Wspaniałe, nietradycyjne aranżacje tradycyjnych polskich kolęd i pastorałek zabrzmiały w oławskim kościele. Koncert miał, oprócz doznań artystycznych przynieść konkretne, wymierne korzyści w postaci środków na kontynuację remontu zabytkowych organów.
- To bardzo cenny instrument, który wymaga gruntownej modernizacji. Do tej pory udało się wyremontować kontuar i przywróciliśmy mu pierwotny wygląd. Przed nami remont prospektu i na ten cel gromadzimy środki - mówi ks. Janusz Gorzyca, proboszcz.
Celem jest doprowadzenie instrumentu do poziomu koncertowego, bo, jak mówią fachowcy, do tego jak najbardziej nadaje. - Ma bardzo wysoką jakość w swojej klasie - wyjaśnia.

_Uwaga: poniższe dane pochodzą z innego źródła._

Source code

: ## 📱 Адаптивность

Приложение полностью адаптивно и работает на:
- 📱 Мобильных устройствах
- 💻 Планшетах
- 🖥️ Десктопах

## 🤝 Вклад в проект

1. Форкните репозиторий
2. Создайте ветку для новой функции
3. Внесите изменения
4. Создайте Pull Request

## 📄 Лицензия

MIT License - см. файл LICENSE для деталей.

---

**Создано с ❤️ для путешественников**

Co ciekawe, remontowany instrument był współfinansowany przez proboszcza katedry w Berlinie, rodowitego oławianina, bł. Bernarda Lichtenberga. - Mamy taką potrzebę serca, żeby dzieło, które on, będąc już w Berlinie, wspierał, ratować i doprowadzić te organy do poziomu koncertowego, bo, jak mówią fachowcy, ten instrument się do tego jak najbardziej nadaje. Ma bardzo wysoką jakość w swojej klasie - tłumaczy ks. Gorczyca.